L’armée rwandaise a posé, mardi 24 janvier 2023, un « acte de guerre » en ciblant un avion de chasse Sukhoï 25 de l’armée congolaise en mission de reconnaissance dans l’espace aérien congolais. Dans un communiqué, Les autorités rwandaises « assument ».
Goma. Mardi 24 janvier 2023. Il est 17h00 lorsque le Sukhoï 25 de l’armée congolaise (FARDC) amorce l’atterrissage à l’aéroport du chef-lieu de la province du Nord-Kivu. Contre toute attente, l’aéronef essuie des tirs de missiles sol-air de l’armée rwandaise.
Aveuglé par la ruse, l’orgueil et la convoitise, le gouvernement de l’autocrate Paul Kagame n’a pas tardé à exercer le ministère de la parole. Dans un communiqué, il est fait état de « violation de l’espace aérien du Rwanda pour la troisième fois ». « Des mesures de défense ont été prises », ajoute le texte avant de conclure que « le Rwanda demande à la RDC d’arrêter cette agression ». Vous avez bien entendu. Le communiqué émane du porte-parole du gouvernement de Kigali.
Question: entre le Congo-Kinshasa et le Rwanda, qui agresse qui?
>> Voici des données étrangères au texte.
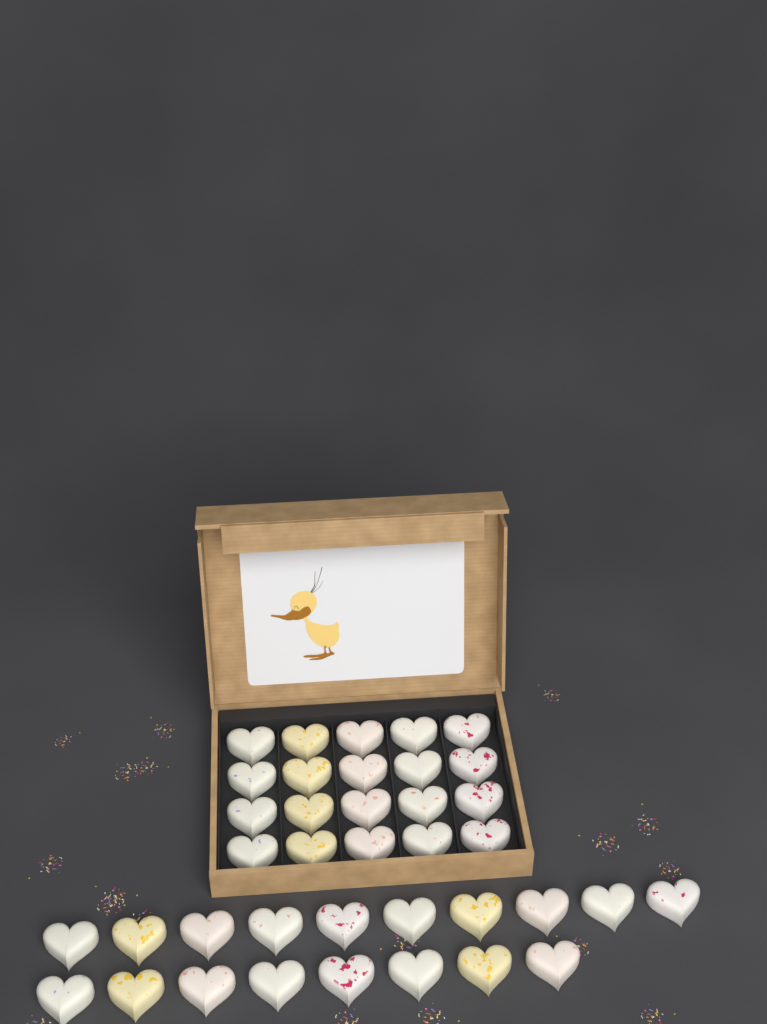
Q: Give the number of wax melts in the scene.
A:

Dans un communiqué publié le même mardi 24 janvier, le ministre de la Communication et porte-parole du gouvernement Patrick Muyaya, note que Kinshasa « condamne et dénonce fermement l’attaque dirigée contre l’avion de chasse par l’armée rwandaise dans l’espace aérien congolais ».
Après avoir confirmé que l’aéronef ciblé a pu revenir à sa base « sans dégâts matériels », le gouvernement congolais n’a pas manqué d’accuser, dans la foulé, les autorités de Kigali « de renforcer les positions » de la milice rwandaise du M23 à Kibumba et Bwito.
UN ACTE DE GUERRE
Elu du Nord-Kivu, le député Juvénal Munubo qui est par ailleurs membre de la Commission Sécurité et Défense considère l’acte posé par le Rwanda comme un « véritable Casus belli ». Un acte de guerre. Le parlementaire reste réservé en attendant de connaitre la déclaration officielle du gouvernement.
Quelle est la situation sur le terrain au Nord-Kivu? On apprenait mardi que les affrontements faisaient rage entre les FARDC et la milice rwandaise du M23. Des informations parcellaires laissent entendre que les forces régulières feraient preuve d’une « combativité inattendue ». Les localités de Kishishe et de Kitchanga seraient revenues dans le giron de l’Etat. Selon le colonel Guillaume Ndjike, « les combats étaient toujours en cours ». Il a estimé qu’il serait prématuré d’établir un bilan.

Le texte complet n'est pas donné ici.